A new report from the BFI in the UK highlights the contribution that the video sector makes to the economy, with analysis of VFX spun out for the first time. And the figures are fascinating.
First off, this is a story about interconnectedness. Just because this story is about the UK market doesn’t mean that its underlying message doesn’t apply to other countries involved heavily in the production sector around the world. And that message is simple: tax breaks work.
The new independent report from the BFI (British Film Institute) in the UK rather sets out its stall with the title: ‘Screen Business: How tax incentives help power economic growth across the UK’. But the figures it reveals are of an order that do tend to grab your attention.
Amongst other things, the report estimates that an estimated £632 million in tax relief seeded £3.16 billion in direct production spend in 2016 (the year with the last complete dataset).
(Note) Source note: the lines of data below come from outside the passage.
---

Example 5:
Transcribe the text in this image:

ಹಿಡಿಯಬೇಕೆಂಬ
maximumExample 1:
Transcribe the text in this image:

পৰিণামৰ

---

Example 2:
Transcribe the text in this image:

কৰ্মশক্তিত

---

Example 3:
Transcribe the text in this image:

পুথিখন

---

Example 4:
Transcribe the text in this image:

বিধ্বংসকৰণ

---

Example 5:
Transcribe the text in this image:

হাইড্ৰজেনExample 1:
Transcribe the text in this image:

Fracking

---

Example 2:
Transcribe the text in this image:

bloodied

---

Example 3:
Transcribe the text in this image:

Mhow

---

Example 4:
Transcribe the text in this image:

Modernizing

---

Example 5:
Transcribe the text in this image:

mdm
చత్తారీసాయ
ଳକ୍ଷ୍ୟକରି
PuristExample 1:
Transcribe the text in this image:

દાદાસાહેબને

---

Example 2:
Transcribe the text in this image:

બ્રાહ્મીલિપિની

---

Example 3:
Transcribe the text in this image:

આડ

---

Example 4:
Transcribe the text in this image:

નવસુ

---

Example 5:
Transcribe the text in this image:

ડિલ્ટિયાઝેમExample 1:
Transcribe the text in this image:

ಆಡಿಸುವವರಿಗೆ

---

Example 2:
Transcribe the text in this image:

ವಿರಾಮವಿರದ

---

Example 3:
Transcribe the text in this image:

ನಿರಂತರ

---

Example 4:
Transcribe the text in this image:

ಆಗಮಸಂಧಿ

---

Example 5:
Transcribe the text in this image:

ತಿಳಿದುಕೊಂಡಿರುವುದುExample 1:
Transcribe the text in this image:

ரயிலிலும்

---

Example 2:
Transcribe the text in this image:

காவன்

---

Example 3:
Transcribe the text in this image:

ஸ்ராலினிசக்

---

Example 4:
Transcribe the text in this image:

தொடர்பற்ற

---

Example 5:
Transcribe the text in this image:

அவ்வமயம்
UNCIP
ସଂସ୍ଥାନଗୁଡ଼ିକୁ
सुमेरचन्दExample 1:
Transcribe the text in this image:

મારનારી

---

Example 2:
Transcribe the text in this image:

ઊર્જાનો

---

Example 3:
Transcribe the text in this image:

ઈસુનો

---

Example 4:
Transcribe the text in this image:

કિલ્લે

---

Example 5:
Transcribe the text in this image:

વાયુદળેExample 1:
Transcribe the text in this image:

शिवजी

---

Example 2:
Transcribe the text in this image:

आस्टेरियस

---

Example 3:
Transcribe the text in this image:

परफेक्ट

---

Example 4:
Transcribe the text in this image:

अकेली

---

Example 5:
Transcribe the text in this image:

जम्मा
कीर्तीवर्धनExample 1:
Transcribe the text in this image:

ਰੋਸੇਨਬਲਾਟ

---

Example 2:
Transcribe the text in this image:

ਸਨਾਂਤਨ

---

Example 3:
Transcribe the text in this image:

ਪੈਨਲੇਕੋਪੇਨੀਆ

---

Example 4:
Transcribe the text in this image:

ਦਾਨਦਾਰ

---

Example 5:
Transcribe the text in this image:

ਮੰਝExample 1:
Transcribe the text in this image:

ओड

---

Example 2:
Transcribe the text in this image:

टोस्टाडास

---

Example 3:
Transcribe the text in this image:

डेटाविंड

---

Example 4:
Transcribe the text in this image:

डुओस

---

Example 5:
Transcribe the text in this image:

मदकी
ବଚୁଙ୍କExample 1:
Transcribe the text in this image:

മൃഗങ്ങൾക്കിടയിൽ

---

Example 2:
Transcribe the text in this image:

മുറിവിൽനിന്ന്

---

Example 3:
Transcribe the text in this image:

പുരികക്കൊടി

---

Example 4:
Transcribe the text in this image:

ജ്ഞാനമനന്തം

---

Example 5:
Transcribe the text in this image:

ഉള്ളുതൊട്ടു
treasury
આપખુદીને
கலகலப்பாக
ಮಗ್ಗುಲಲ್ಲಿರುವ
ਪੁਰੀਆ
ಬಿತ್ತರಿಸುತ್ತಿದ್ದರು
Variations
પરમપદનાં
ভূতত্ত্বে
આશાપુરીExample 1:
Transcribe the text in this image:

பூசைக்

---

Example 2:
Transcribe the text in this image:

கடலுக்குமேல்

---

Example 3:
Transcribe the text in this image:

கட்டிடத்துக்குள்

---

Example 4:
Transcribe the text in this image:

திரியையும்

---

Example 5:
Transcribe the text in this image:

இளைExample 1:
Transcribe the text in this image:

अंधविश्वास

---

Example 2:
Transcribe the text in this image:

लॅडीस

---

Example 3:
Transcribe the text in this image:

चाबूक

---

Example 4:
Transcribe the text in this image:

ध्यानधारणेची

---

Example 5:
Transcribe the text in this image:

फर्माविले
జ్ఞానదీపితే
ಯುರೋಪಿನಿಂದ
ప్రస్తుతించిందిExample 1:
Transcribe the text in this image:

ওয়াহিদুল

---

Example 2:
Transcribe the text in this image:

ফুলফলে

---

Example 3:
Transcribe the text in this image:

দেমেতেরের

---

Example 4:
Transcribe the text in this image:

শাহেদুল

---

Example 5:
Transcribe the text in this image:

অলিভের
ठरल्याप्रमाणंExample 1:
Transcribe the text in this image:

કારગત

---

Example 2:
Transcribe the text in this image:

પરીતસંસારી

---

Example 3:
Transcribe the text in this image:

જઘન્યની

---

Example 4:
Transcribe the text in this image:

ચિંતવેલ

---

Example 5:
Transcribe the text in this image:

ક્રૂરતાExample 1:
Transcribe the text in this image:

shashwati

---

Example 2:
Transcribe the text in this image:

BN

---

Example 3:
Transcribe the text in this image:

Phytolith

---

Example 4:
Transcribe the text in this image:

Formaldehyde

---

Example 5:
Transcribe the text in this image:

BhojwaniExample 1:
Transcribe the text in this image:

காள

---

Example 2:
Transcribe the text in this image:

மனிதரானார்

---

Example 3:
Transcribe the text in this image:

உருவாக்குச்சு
And, as a result, UK-made productions generated £7.9bn in overall economic contribution (GVA, or Gross Value Added), including £2bn in tax revenues.
Which, by our maths, means that tax breaks work and are even profitable for the government. Indeed, the BFI reckons that over four years the tax reliefs have driven a 63% growth in production spend and a 62% increase in employment across film, high-end television and animation television programmes. All of which is pretty impressive. And if you want to read the full report that breaks it down sector by sector, it’s available here: http://www.bfi.org.uk/screenbusiness
Very quickly though, let’s look at the figures for the VFX industry in the UK.
The report finds that the UK VFX industry directly employs 8,140 people, but supports a total of 17,490 jobs with the companies that supply goods and services to the VFX industry. Commercials VFX spend was £235.3 million compared to the film tax relief spend on VFX of £223.5 million and High-End TV spend of £50.6 million.
And once the VFX spend on commercials is added to the tax relief related overall GVA figures, the total value of VFX to the UK economy is estimated at £1.043 billion per year.
In truth that figure is likely to be higher still, as the industry has a) grown further since then and the wider economic and b) it was beyond the remit of the report to measure the GVA of VFX on commercials through increased sales and added brand value.
But as we said this is a story about interconnectedness. An increasingly global video production economy is able to choose where it wants to go, and the tax break situation is complex with differing countries and even regions within them vying to tempt productions their way. Northern Ireland, for instance, spent £13.75m on tax breaks for the first six series of Game of Thrones and has got back an estimated GVA of £146m — and counting. It’s a competitive market and, with Brexit looming, the UK production community is looking at the coming landscape with as much nervousness as optimism.